What is being asked
The lines to copy run from the one containing "left front paw: (2037, 937)" through the last line of the listing; copy them exactly and nothing more.

Source material: Begin

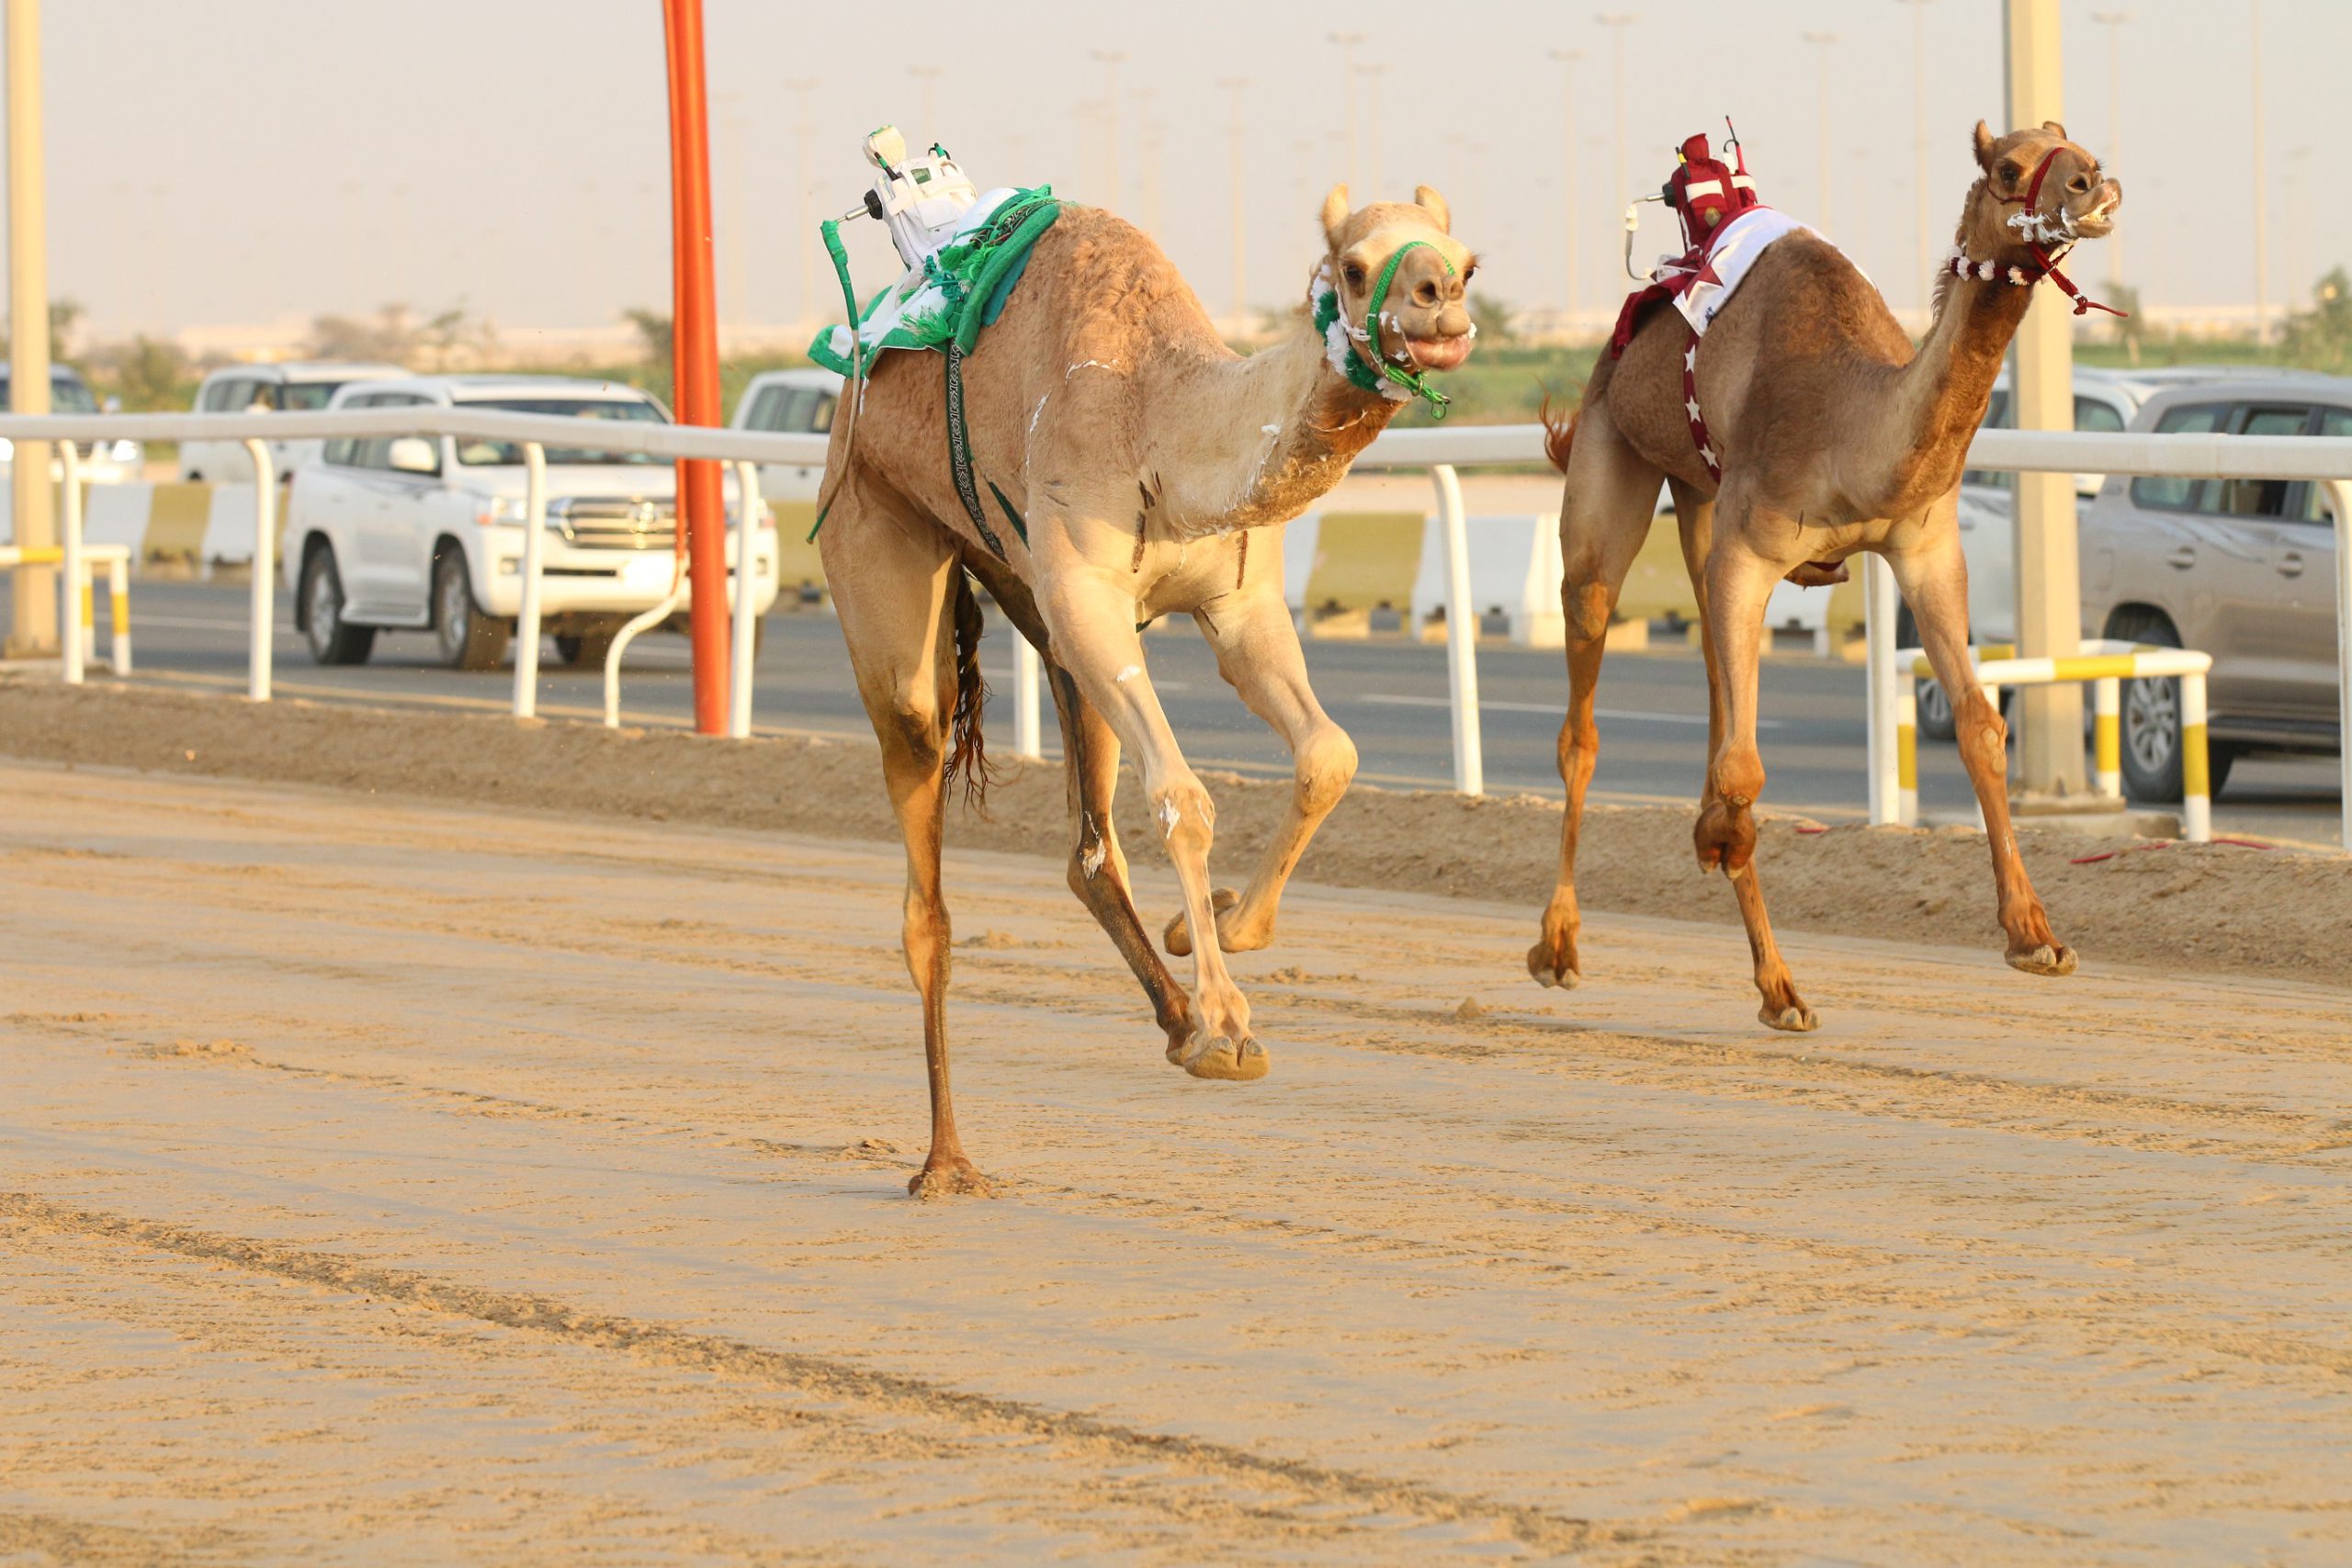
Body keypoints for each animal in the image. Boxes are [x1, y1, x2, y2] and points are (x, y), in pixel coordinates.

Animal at [813, 184, 1467, 1194]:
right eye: (1355, 268)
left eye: (1467, 260)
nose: (1441, 304)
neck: (1158, 417)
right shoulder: (1089, 596)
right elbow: (1185, 798)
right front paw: (1230, 1028)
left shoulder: (1236, 604)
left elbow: (1330, 752)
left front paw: (1224, 931)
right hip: (876, 534)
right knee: (924, 837)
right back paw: (946, 1162)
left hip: (1040, 620)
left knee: (1089, 849)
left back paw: (1172, 1020)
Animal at [1533, 119, 2126, 1029]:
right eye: (2009, 168)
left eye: (2077, 145)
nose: (2094, 185)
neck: (1852, 424)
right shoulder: (1752, 546)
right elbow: (1745, 771)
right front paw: (1717, 839)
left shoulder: (1925, 549)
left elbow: (1979, 724)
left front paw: (2037, 937)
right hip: (1613, 458)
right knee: (1587, 712)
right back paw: (1563, 948)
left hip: (1698, 502)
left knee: (1716, 694)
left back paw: (1776, 982)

Source material: End

Answer below
left front paw: (2037, 937)
right hip: (1613, 458)
right knee: (1587, 712)
right back paw: (1563, 948)
left hip: (1698, 502)
left knee: (1716, 694)
left back paw: (1776, 982)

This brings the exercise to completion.